Serial measurements of intrapericardial and extracardial fluid were performed in order to identify dislocation of a microdialysis catheter. For identification of postoperative dislocation, urea was used as an internal standard. Urea is not metabolised or affected by ischaemia in the pericardial fluid. In case of catheter dislocation significant increase of microdialytic urea values were found. In this study, no catheter displacement was seen after sternum osteosynthesis.

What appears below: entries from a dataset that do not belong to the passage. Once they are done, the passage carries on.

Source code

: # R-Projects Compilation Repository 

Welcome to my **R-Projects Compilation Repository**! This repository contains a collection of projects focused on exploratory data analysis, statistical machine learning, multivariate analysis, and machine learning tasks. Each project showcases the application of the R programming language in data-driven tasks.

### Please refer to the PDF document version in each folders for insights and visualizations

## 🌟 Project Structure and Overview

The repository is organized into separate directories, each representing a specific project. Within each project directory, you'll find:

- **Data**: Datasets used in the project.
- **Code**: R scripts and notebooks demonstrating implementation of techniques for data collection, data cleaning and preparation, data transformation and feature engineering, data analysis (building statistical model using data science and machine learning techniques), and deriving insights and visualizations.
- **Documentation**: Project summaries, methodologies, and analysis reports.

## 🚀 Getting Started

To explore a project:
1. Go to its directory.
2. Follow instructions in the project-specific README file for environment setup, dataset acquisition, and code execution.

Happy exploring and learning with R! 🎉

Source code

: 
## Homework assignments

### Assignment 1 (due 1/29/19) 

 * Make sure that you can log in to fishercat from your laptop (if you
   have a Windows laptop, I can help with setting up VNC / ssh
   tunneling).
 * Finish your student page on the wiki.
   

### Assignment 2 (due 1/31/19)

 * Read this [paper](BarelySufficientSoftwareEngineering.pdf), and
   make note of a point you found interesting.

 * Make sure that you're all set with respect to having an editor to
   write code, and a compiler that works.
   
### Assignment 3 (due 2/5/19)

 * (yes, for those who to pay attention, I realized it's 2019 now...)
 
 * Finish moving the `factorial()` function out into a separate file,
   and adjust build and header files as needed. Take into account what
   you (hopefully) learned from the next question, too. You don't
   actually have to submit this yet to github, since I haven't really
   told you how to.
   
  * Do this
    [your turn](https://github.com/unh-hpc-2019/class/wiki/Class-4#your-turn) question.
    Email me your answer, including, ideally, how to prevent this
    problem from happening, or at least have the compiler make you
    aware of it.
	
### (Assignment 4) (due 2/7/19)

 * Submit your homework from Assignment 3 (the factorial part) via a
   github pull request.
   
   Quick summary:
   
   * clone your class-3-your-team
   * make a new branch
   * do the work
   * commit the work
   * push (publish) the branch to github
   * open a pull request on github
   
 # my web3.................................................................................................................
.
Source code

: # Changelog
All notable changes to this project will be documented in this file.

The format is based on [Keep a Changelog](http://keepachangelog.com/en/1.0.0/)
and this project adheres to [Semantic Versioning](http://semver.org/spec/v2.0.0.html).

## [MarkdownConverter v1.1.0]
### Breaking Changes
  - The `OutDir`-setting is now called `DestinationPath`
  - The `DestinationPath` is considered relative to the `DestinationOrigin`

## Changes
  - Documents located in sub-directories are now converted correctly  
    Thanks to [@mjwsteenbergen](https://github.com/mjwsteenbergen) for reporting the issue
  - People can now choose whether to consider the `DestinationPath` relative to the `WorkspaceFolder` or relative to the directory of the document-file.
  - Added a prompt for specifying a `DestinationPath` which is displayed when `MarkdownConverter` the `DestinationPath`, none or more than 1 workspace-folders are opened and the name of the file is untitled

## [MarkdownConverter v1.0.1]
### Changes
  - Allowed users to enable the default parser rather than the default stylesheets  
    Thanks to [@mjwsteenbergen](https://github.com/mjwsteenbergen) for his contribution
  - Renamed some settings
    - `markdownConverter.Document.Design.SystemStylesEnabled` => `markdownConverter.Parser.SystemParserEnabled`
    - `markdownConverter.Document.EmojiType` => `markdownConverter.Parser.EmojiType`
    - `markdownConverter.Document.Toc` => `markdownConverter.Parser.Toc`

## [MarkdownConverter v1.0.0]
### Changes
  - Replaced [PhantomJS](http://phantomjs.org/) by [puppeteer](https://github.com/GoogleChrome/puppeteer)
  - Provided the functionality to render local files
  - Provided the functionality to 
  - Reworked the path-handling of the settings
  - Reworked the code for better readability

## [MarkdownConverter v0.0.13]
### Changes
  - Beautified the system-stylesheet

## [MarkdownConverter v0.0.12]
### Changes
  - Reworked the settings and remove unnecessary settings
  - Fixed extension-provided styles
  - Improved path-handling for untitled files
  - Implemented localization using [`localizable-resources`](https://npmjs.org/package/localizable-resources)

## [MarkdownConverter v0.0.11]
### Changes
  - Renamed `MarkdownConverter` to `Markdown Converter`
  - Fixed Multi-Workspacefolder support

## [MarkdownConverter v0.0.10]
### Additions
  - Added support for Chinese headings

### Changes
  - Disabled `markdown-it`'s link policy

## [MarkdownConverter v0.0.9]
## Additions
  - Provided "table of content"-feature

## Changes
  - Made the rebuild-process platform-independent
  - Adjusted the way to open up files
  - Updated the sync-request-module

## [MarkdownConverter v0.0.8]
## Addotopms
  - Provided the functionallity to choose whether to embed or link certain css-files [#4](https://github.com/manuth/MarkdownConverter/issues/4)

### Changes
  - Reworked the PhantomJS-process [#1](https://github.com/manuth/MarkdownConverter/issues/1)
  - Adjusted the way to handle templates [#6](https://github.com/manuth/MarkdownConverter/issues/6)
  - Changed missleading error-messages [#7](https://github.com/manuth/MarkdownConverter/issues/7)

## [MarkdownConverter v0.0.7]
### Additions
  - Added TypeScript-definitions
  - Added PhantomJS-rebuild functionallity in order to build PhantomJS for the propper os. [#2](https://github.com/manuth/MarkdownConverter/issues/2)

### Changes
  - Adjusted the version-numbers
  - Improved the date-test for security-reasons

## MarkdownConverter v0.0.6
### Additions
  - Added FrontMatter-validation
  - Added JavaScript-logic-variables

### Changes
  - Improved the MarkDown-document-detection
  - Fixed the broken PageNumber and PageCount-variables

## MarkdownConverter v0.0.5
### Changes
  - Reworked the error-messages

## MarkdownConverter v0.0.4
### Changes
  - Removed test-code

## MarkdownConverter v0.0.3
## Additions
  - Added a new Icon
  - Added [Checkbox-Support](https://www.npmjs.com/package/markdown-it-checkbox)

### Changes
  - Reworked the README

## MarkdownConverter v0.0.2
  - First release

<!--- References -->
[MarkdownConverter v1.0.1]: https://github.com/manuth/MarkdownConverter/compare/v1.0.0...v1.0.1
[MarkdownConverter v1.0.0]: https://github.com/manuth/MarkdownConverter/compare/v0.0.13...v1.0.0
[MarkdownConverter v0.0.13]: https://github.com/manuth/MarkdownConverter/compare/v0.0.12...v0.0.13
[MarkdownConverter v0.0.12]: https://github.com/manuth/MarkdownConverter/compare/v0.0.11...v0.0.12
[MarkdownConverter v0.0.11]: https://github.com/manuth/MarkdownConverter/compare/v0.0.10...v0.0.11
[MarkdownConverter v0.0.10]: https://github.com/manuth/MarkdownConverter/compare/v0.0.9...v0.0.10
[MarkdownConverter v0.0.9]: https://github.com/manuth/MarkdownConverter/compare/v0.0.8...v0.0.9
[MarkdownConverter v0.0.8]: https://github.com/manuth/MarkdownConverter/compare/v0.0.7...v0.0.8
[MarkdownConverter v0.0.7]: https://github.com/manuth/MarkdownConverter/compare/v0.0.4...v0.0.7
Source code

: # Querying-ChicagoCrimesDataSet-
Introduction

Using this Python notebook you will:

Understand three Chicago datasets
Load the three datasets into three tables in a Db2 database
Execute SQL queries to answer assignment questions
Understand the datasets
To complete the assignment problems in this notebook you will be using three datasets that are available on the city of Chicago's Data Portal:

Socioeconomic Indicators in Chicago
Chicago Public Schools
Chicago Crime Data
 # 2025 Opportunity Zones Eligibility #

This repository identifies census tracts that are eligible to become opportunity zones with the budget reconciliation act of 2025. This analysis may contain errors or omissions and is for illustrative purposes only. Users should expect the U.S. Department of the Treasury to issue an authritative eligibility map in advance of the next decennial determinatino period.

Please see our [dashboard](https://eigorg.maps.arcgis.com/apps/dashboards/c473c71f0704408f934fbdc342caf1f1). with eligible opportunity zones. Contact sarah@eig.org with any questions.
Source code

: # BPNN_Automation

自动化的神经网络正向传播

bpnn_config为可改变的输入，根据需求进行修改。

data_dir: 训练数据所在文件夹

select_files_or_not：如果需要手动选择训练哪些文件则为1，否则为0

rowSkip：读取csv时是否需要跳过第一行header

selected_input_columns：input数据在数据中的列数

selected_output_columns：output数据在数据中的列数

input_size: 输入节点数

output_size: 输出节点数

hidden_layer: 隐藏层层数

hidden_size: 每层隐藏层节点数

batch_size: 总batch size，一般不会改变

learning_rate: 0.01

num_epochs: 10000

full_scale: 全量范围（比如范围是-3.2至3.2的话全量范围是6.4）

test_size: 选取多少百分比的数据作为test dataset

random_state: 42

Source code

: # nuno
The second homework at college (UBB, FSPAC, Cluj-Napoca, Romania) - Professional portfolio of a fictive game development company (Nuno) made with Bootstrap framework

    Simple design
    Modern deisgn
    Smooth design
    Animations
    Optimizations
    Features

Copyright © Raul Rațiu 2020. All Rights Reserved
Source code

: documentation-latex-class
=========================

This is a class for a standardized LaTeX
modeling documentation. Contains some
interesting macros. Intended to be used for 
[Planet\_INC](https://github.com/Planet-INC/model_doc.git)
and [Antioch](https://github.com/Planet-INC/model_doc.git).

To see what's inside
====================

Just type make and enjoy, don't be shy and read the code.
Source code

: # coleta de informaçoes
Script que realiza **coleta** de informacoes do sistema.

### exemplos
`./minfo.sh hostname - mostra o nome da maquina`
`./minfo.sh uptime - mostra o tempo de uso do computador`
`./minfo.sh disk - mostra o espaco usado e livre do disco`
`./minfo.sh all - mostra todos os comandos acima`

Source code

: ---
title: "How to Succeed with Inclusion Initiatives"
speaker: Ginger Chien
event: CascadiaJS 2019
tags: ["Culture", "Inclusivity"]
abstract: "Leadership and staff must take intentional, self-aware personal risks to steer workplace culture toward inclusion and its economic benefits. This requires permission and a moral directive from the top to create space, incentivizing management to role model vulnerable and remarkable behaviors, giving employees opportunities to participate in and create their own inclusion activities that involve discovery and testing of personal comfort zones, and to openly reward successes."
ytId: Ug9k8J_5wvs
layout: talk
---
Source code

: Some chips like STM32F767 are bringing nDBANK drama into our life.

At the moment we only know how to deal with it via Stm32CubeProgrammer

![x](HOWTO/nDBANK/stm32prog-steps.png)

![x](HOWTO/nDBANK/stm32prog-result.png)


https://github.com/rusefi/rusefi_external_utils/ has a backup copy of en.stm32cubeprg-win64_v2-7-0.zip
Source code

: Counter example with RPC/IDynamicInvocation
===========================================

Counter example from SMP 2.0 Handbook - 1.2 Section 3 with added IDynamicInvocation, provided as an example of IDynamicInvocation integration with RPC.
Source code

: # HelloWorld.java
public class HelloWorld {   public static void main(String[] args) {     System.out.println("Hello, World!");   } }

Microdialysis showed significant deterioration of myocardial cell function in CABG patients during cardioplegic cardiac arrest with warm cardioplegia. We believe that intermittent antegrade cold blood cardioplegia provides superior myocardial protection during elective myocardial revascularisation. Intermittent antegrade warm blood cardioplegia is a comparably safe method of myocardial protection. However, in patients with acute myocardial infarction and procedures requiring a long clamping time, advantages of cold cardioplegia for myocardial revascularisation may be magnified. Further prospective, randomised trials are necessary in order to determine if cold or warm temperatures for blood cardioplegia result in greater myocardial preservation in patients who are at high risk.